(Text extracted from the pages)
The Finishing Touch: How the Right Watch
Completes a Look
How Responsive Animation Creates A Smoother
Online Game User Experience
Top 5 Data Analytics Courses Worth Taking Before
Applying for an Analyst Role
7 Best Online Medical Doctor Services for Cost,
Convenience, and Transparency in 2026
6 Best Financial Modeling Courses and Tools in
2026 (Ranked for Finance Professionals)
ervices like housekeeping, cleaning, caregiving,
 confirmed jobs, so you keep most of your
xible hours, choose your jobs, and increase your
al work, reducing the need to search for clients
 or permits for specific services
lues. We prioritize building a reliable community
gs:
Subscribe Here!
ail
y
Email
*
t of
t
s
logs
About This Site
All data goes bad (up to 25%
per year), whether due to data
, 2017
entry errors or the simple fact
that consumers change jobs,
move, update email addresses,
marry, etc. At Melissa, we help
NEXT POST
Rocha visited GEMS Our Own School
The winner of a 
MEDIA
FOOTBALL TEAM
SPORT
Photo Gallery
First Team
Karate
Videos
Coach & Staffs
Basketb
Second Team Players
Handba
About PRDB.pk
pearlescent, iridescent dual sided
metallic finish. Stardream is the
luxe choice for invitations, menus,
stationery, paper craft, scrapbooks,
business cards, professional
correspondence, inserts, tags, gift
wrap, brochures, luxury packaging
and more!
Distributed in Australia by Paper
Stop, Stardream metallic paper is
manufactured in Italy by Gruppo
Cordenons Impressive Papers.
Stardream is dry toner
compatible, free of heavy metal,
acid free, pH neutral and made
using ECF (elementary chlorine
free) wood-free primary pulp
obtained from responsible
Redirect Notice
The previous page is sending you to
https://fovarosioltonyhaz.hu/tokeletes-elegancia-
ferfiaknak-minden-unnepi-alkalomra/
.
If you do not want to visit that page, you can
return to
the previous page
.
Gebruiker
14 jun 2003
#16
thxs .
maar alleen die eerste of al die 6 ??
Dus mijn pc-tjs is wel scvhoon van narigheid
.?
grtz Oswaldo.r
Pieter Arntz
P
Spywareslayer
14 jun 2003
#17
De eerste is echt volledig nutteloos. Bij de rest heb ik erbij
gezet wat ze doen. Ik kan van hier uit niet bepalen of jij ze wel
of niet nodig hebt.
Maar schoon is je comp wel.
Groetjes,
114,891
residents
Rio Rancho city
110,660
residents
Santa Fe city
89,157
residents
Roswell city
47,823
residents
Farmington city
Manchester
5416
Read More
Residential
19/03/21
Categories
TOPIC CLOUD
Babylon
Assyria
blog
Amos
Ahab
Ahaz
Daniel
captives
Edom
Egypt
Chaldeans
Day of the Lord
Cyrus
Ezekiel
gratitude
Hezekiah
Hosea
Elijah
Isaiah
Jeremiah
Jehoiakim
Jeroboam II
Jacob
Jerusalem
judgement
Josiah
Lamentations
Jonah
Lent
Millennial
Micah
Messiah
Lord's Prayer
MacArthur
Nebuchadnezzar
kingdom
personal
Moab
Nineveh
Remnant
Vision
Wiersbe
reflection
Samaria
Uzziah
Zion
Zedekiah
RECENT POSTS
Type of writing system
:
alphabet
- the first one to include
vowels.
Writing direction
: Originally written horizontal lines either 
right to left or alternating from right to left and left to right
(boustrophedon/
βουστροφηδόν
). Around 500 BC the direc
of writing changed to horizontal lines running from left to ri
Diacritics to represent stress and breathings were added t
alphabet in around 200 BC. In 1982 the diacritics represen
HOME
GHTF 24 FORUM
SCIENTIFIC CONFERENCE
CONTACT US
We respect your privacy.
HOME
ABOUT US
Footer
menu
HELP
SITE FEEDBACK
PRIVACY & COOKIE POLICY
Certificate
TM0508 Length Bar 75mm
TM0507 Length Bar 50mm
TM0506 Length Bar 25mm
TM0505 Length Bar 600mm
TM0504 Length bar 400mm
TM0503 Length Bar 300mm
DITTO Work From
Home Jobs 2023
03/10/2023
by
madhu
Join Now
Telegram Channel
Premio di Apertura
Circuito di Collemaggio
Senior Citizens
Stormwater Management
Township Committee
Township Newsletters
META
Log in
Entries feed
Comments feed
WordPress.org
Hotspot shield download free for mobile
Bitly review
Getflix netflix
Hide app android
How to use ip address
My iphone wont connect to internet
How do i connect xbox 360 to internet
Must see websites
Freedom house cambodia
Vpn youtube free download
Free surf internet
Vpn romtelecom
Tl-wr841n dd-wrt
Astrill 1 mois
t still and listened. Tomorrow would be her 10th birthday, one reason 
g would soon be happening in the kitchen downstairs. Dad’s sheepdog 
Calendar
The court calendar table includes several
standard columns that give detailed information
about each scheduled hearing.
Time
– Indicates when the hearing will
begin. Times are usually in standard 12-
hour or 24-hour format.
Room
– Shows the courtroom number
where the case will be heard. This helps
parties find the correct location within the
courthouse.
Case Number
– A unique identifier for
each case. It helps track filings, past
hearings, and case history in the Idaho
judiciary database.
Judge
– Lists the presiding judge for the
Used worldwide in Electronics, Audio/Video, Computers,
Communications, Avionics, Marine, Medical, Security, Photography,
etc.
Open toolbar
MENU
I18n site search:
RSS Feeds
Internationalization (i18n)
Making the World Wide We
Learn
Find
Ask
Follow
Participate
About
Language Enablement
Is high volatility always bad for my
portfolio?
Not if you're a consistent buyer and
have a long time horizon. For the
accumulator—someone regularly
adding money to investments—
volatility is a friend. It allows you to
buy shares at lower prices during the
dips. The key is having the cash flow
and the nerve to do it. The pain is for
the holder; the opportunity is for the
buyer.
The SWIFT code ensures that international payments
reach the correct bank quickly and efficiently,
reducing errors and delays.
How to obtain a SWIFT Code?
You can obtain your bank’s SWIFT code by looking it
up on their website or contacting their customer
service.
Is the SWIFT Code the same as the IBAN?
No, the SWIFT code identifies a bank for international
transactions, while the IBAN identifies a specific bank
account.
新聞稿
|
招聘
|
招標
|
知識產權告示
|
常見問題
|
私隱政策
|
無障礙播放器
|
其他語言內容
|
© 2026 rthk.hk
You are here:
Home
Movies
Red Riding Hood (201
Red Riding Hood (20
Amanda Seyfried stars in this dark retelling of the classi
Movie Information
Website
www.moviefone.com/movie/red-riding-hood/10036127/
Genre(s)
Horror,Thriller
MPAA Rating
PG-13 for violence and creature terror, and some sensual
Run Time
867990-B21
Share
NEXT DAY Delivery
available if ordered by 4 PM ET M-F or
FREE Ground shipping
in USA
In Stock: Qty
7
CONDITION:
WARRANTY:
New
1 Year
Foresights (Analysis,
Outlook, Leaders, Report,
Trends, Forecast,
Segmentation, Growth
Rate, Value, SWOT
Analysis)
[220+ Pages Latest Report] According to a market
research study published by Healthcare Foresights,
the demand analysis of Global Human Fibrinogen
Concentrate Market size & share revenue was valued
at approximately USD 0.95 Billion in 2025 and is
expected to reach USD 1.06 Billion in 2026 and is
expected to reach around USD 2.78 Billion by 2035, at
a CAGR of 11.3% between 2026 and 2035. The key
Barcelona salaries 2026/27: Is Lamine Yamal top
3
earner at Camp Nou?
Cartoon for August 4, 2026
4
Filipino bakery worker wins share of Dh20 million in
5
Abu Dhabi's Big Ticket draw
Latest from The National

=== JOB ITEM ===
Repeat the lines of the items from the start through the line containing "of niet nodig hebt.", including that line. Keep each line as it appears.

=== RESULT ===
The Finishing Touch: How the Right Watch
Completes a Look
How Responsive Animation Creates A Smoother
Online Game User Experience
Top 5 Data Analytics Courses Worth Taking Before
Applying for an Analyst Role
7 Best Online Medical Doctor Services for Cost,
Convenience, and Transparency in 2026
6 Best Financial Modeling Courses and Tools in
2026 (Ranked for Finance Professionals)
ervices like housekeeping, cleaning, caregiving,
 confirmed jobs, so you keep most of your
xible hours, choose your jobs, and increase your
al work, reducing the need to search for clients
 or permits for specific services
lues. We prioritize building a reliable community
gs:
Subscribe Here!
ail
y
Email
*
t of
t
s
logs
About This Site
All data goes bad (up to 25%
per year), whether due to data
, 2017
entry errors or the simple fact
that consumers change jobs,
move, update email addresses,
marry, etc. At Melissa, we help
NEXT POST
Rocha visited GEMS Our Own School
The winner of a 
MEDIA
FOOTBALL TEAM
SPORT
Photo Gallery
First Team
Karate
Videos
Coach & Staffs
Basketb
Second Team Players
Handba
About PRDB.pk
pearlescent, iridescent dual sided
metallic finish. Stardream is the
luxe choice for invitations, menus,
stationery, paper craft, scrapbooks,
business cards, professional
correspondence, inserts, tags, gift
wrap, brochures, luxury packaging
and more!
Distributed in Australia by Paper
Stop, Stardream metallic paper is
manufactured in Italy by Gruppo
Cordenons Impressive Papers.
Stardream is dry toner
compatible, free of heavy metal,
acid free, pH neutral and made
using ECF (elementary chlorine
free) wood-free primary pulp
obtained from responsible
Redirect Notice
The previous page is sending you to
https://fovarosioltonyhaz.hu/tokeletes-elegancia-
ferfiaknak-minden-unnepi-alkalomra/
.
If you do not want to visit that page, you can
return to
the previous page
.
Gebruiker
14 jun 2003
#16
thxs .
maar alleen die eerste of al die 6 ??
Dus mijn pc-tjs is wel scvhoon van narigheid
.?
grtz Oswaldo.r
Pieter Arntz
P
Spywareslayer
14 jun 2003
#17
De eerste is echt volledig nutteloos. Bij de rest heb ik erbij
gezet wat ze doen. Ik kan van hier uit niet bepalen of jij ze wel
of niet nodig hebt.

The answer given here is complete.